* [Excerpts from a dataset]:
+ + + +
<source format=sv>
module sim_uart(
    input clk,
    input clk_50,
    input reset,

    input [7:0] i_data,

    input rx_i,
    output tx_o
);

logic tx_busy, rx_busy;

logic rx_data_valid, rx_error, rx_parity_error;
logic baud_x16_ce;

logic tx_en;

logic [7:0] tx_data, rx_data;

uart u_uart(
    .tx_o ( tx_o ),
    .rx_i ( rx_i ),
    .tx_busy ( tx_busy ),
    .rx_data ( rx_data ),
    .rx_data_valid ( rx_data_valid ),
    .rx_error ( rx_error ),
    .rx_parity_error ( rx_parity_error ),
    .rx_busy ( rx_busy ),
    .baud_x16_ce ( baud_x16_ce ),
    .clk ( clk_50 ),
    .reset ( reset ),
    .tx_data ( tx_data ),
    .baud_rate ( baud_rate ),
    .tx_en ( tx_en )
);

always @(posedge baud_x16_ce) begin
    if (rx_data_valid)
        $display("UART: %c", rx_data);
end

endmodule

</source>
+ + + +
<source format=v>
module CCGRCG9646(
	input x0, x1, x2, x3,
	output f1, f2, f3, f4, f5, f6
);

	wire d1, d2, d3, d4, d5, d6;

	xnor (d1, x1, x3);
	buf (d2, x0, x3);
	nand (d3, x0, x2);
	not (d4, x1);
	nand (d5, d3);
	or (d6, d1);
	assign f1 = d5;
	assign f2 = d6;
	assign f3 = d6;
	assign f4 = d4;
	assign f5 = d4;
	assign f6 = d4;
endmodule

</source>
+ + + +
* [WHAT THE TASK ASKS]: When a line in the data above contains the string "source", copy that line.

* [SOLUTION BELOW]:
<source format=sv>
</source>
<source format=v>
</source>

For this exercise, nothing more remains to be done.